About this exercise: Go through the data below line by line and report how many lines contain "souhaitez", giving only that figure.

[Saved data entries]
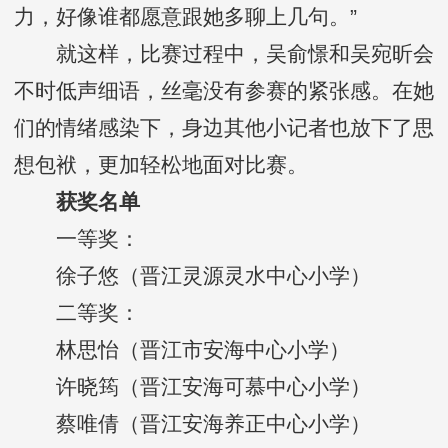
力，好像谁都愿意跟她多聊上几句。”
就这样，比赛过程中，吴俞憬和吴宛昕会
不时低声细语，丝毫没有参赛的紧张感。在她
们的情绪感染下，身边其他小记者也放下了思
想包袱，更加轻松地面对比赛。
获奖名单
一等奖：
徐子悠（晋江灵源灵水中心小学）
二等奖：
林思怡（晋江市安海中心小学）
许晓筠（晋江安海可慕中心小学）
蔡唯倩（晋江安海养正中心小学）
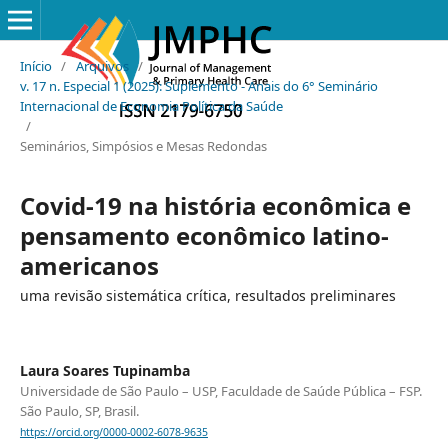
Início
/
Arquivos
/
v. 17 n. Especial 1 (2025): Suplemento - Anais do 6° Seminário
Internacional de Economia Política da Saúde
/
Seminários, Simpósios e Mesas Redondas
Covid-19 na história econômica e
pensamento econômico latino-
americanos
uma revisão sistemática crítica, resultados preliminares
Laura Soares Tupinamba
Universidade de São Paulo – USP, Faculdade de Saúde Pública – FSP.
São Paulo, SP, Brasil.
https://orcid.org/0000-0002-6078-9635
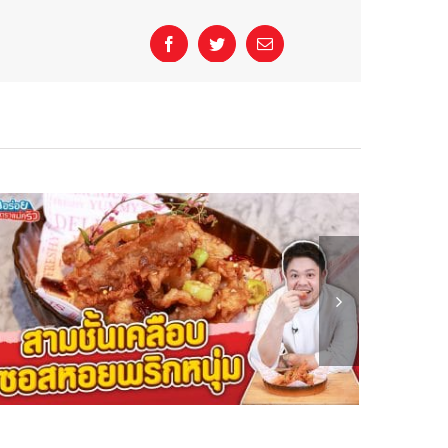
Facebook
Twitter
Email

--

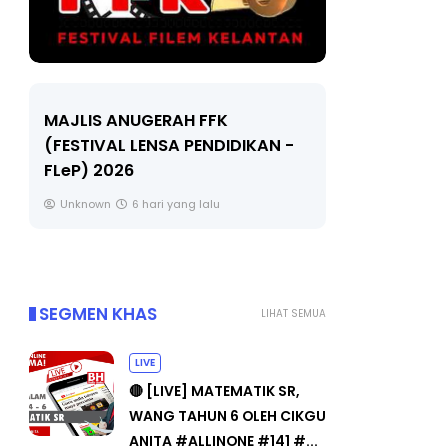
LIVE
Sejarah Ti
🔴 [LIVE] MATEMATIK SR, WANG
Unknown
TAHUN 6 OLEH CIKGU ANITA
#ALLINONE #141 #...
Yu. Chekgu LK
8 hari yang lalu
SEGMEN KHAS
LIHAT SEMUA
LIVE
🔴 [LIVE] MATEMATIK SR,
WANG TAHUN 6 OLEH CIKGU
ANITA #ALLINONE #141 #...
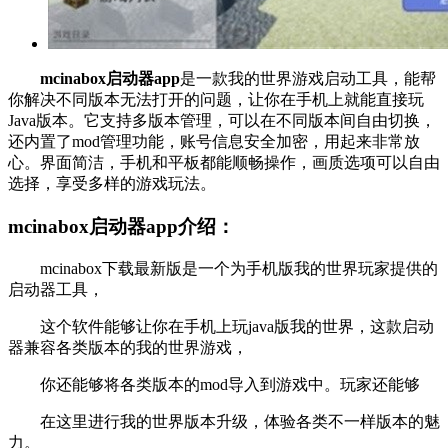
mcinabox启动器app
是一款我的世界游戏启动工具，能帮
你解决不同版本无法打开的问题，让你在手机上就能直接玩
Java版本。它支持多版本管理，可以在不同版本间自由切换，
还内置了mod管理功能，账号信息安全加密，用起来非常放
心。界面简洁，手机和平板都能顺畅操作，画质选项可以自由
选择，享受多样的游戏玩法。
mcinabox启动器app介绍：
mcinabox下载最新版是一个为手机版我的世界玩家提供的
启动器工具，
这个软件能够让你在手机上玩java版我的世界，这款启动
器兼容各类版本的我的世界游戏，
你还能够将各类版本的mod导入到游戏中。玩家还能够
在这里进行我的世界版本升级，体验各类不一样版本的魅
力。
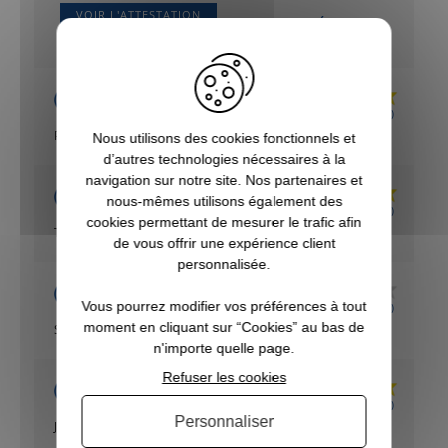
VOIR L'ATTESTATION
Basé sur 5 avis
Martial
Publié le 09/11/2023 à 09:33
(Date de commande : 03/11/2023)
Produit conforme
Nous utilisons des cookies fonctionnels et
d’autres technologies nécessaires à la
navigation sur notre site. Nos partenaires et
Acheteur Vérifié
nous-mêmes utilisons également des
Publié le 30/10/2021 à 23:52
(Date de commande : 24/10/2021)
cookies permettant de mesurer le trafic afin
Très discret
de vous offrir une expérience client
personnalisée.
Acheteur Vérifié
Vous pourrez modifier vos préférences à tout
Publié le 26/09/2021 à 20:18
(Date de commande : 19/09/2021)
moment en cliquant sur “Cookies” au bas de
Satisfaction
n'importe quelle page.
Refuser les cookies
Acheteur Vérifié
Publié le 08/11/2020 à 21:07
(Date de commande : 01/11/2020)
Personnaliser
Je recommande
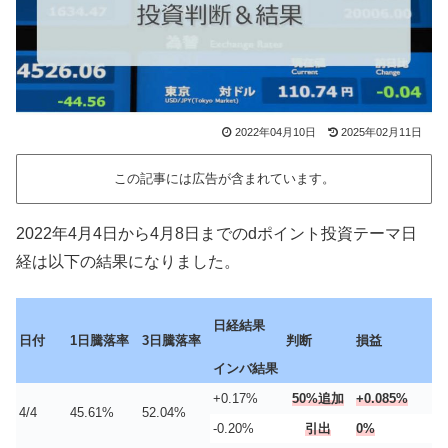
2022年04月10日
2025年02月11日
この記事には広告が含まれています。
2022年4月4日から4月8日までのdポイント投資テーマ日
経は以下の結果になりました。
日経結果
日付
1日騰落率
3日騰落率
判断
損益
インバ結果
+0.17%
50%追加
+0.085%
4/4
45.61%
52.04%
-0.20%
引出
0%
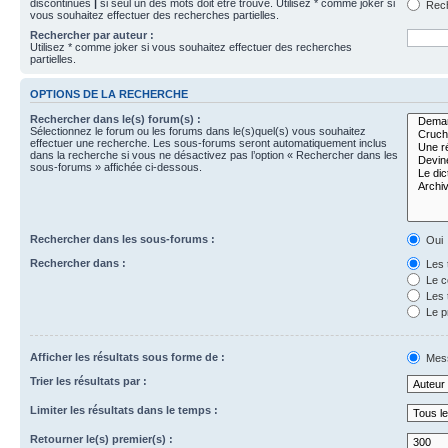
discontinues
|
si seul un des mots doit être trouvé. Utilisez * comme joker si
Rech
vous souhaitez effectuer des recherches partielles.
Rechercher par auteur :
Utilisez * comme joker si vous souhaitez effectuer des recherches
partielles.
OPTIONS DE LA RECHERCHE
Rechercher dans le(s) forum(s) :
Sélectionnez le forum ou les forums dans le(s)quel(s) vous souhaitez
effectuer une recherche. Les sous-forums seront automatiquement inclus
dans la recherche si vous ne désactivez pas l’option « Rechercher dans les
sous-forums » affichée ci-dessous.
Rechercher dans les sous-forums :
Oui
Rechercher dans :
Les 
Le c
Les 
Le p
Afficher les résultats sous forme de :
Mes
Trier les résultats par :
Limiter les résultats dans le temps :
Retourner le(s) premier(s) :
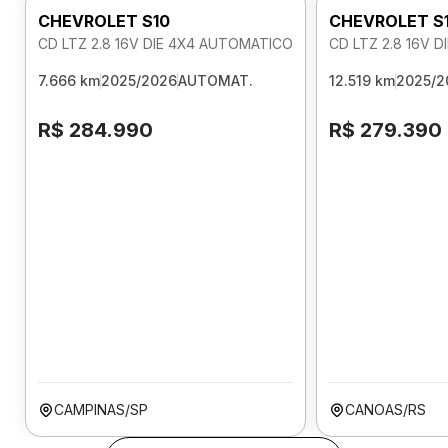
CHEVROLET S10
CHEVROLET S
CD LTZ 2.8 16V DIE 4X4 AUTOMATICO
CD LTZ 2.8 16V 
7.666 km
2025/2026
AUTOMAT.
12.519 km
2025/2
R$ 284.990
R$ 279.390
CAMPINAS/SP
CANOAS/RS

==

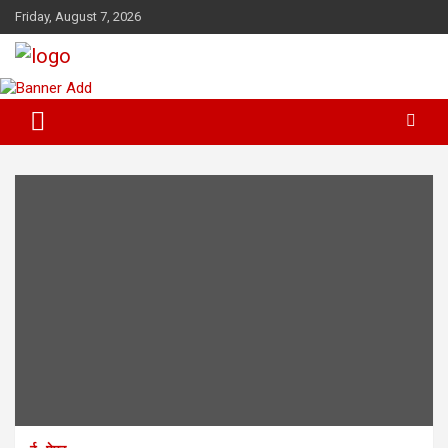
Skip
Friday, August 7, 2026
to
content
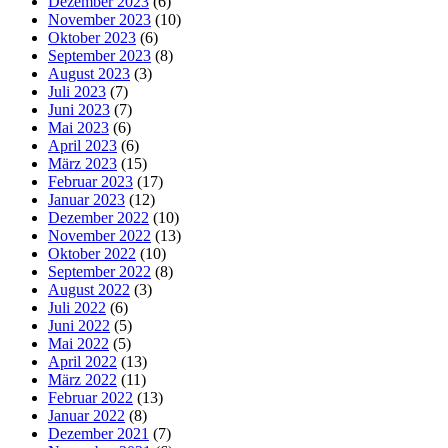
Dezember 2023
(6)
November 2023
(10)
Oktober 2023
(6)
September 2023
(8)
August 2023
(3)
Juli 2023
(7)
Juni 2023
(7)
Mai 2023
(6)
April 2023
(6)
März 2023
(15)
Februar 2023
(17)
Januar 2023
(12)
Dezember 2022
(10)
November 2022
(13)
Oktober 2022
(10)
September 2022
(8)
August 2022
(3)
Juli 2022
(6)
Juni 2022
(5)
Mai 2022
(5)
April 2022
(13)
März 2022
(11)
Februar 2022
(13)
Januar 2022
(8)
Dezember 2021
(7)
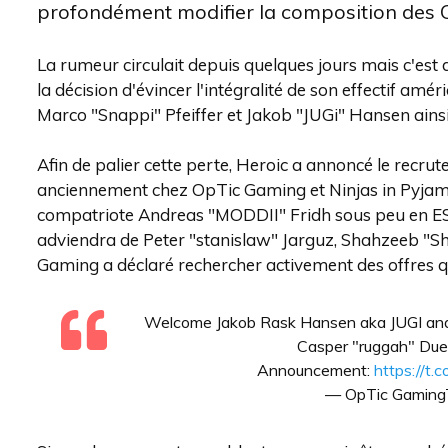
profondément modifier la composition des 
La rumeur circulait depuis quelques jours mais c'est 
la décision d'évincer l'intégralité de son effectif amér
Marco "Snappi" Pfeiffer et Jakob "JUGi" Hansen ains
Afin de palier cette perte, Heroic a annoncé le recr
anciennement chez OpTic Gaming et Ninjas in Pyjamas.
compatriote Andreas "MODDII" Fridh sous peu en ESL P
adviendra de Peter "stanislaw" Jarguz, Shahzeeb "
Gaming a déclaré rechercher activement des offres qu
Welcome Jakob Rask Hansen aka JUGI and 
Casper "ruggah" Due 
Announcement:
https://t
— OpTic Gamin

Answer below: 3